The LYMErix vaccine caused the immune system to generate antibodies against B. burgdorferi—specifically, against a protein on the outer surface of the bacteria called outer surface protein A (OspA). These Lyme-killing antibodies worked in a unique way: When a tick bit a vaccinated person, it ingested the person’s blood and antibodies, which traveled into the tick’s gut, where the antibodies destroyed the bacteria before it ever entered the human body.
So what was the problem? Soon after the vaccine was introduced, reports began trickling in about pretty intense side effects, including arthritis, neurologic symptoms, and cognitive issues. And in 1999, a class action lawsuit was filed against SmithKline Beecham (SKB) by 121 people who had received the vaccine. They claimed that SKB knew and failed to adequately warn doctors and patients that certain people may be genetically predisposed to developing autoimmune arthritis in response to the vaccine, and they wanted SKB to update the vaccine’s safety warnings to mention arthritis.
Lyme disease itself can cause arthritis, so the claims about LYMErix raised a lot of questions. While the vaccine did not contain live bacteria, and thus couldn’t cause Lyme disease, people began to worry about its approach to generating antibodies against OspA. Why? Around this same time, scientists discovered that people with a certain genetic variant (HLA type DR4+) were more likely to develop arthritis after getting Lyme disease. They were also more likely to generate autoantibodies (antibodies that mistakenly target your own cells) in response to OspA. Because of this Lyme-OspA-autoimmunity connection, experts considered the possibility that LYMErix might also cause arthritis in patients with the DR4+ variant.

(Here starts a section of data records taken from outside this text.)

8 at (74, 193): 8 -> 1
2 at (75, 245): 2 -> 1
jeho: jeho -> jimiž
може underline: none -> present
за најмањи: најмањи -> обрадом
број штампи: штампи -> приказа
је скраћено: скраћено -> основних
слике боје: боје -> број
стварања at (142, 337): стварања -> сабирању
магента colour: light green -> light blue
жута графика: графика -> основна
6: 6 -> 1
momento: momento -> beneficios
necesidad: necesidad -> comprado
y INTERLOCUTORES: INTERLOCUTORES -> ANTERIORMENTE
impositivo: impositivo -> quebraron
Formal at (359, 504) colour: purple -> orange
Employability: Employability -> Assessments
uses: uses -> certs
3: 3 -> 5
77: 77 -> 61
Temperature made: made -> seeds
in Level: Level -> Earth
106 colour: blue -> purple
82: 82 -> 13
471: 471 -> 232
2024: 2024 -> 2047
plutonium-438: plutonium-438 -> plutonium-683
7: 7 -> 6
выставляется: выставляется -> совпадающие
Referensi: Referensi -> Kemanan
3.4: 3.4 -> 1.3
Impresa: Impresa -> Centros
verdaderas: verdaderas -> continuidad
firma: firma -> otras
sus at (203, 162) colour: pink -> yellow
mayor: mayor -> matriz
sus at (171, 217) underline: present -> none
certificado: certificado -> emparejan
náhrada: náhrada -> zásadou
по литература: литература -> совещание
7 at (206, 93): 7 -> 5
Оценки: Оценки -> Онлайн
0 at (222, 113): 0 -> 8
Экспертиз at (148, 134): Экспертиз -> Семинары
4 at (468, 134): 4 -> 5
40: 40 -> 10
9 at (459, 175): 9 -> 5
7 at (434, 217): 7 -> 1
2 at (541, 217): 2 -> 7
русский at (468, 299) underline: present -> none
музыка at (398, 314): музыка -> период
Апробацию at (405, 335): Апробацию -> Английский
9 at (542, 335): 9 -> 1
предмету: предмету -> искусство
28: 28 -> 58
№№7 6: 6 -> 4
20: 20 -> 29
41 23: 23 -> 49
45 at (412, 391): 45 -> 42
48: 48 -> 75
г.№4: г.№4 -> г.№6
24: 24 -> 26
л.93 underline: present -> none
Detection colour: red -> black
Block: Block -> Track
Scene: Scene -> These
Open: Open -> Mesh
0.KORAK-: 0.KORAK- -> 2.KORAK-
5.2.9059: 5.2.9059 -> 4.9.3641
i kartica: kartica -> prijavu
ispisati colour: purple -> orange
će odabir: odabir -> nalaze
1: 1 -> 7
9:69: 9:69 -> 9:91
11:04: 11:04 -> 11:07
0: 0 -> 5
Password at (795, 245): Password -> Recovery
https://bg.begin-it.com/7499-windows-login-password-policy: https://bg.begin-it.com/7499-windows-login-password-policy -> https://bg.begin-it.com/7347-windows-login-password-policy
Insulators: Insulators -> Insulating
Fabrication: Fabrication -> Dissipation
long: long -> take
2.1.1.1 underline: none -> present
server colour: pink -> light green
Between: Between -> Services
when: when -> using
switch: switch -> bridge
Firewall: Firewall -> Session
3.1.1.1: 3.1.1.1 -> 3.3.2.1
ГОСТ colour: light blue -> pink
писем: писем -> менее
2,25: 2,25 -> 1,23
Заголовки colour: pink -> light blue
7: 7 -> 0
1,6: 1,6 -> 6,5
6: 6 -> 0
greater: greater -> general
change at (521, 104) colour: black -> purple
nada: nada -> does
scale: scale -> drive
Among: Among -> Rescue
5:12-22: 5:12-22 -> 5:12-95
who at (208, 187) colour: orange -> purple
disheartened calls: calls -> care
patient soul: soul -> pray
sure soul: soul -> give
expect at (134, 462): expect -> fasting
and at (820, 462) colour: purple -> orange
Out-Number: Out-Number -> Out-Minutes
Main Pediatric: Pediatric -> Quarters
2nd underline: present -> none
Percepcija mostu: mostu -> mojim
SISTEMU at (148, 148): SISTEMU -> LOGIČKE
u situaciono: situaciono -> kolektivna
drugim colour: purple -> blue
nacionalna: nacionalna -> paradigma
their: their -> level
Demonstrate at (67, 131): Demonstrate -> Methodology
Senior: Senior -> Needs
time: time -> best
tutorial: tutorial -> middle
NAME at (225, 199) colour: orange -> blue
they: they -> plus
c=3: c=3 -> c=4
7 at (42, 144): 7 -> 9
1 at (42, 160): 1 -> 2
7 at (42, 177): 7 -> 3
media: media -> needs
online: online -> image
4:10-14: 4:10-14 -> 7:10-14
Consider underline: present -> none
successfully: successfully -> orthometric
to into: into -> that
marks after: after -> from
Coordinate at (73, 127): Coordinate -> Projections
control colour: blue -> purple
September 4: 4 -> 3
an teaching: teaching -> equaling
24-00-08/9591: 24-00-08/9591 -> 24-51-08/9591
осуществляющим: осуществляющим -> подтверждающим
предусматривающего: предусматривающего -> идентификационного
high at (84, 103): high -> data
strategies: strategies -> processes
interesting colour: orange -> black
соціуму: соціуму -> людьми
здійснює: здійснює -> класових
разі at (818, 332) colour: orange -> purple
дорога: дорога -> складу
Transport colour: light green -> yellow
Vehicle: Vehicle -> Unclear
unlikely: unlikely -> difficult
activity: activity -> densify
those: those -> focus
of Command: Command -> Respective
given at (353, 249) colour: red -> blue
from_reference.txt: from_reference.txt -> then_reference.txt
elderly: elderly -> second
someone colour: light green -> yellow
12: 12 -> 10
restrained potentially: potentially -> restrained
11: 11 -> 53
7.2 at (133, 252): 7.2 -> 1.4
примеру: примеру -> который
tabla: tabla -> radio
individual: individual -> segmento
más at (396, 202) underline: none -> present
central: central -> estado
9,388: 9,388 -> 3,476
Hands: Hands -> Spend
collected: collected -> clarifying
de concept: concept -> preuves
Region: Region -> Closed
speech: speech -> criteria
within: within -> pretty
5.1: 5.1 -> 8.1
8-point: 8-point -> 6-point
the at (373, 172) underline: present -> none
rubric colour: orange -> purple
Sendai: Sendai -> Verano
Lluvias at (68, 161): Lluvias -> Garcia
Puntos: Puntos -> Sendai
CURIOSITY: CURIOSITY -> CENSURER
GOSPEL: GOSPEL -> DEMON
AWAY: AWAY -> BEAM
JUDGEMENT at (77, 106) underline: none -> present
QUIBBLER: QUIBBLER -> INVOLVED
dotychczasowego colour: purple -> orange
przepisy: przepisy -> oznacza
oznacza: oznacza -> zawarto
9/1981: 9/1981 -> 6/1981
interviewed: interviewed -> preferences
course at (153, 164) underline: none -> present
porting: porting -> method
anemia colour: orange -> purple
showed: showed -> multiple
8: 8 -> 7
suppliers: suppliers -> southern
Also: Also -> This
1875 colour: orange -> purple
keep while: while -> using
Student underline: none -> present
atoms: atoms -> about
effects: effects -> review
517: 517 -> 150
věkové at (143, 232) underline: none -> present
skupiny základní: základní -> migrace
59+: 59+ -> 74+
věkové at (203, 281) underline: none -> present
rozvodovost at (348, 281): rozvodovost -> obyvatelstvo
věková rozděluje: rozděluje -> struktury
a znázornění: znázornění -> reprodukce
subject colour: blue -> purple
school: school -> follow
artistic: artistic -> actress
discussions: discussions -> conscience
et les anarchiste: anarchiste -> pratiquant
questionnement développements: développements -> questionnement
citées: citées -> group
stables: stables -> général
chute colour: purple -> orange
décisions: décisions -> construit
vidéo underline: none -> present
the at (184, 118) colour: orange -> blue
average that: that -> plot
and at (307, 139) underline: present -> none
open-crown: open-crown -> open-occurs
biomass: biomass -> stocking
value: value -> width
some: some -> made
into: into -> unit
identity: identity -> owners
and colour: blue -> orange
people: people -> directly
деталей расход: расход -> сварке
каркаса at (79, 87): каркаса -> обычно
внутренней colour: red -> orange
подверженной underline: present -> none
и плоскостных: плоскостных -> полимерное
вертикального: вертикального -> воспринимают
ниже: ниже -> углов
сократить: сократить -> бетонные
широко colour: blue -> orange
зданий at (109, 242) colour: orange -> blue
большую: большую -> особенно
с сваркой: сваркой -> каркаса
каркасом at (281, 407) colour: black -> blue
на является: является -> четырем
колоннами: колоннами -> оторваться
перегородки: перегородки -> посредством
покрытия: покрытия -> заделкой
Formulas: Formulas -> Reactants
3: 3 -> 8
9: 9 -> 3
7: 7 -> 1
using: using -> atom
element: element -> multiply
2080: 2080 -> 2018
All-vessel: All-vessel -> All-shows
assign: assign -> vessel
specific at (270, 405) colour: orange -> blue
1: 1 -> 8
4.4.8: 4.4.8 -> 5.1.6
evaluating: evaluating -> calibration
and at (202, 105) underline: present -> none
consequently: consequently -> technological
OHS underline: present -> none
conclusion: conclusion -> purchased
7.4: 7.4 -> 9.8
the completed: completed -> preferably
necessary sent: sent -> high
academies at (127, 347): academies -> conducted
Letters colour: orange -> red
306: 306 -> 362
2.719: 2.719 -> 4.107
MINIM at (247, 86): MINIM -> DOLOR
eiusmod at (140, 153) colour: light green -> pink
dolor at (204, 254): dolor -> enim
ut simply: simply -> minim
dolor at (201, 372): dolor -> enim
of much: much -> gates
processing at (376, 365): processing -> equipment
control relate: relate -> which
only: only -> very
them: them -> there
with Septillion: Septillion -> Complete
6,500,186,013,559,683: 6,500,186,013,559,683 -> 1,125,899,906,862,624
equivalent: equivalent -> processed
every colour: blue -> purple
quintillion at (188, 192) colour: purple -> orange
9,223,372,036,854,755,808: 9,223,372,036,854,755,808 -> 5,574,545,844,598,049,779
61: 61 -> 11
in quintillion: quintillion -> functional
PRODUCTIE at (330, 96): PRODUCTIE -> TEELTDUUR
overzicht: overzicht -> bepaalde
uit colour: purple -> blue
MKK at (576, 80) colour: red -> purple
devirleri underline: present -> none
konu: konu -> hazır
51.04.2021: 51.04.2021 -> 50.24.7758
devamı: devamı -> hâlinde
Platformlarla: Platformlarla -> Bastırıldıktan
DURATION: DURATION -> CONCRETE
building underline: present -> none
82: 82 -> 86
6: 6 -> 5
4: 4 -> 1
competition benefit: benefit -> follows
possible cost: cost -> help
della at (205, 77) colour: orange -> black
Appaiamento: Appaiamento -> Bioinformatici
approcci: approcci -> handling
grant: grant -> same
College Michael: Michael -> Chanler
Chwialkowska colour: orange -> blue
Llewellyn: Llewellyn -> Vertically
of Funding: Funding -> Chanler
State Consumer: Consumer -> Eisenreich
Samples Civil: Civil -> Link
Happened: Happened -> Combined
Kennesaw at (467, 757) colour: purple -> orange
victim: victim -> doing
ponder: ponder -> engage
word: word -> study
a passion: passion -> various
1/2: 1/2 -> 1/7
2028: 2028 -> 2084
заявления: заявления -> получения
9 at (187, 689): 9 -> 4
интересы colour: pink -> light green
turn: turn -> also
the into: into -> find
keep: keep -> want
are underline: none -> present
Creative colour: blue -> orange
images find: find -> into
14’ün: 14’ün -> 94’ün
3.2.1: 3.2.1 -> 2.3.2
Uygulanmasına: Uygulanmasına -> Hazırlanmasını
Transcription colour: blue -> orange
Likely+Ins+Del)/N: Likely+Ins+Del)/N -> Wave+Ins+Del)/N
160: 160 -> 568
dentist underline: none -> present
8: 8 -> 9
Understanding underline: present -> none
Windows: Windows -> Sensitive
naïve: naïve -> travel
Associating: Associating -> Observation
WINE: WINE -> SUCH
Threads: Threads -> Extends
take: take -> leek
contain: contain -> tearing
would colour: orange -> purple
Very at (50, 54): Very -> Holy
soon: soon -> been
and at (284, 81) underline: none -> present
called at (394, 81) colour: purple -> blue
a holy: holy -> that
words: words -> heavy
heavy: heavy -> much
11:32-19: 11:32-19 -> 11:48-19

But in 2001, an FDA advisory panel concluded that there wasn’t sufficient evidence to support claims that LYMErix caused adverse events, including arthritis. By that time, 1.4 million doses of the vaccine had been distributed and the Vaccine Adverse Events Reporting System (VAERS) database included only 59 reports of arthritis associated with the vaccine—a number that experts said was in line with the rates of arthritis in unvaccinated individuals. Even so, SKB pulled the vaccine from the market in 2002, citing low demand resulting from all of the unfavorable media coverage caused by the lawsuits.
To this day, the safety of LYMErix is debated. According to some, the downfall of LYMErix represents the loss of a powerful tool for Lyme disease prevention. But other medical experts aren’t so sure the vaccine was completely without fault or risk, especially since more definitive long-term safety studies were halted when the vaccine was pulled off the market. In his new book Chronic: The Hidden Cause of the Autoimmune Pandemic and How to Get Healthy Again, Steven Phillips, M.D., says he continues to hear from patients who say they still haven’t recovered from their LYMErix injuries nearly 20 years later. (Clearly, Lyme disease is a complicated matter.)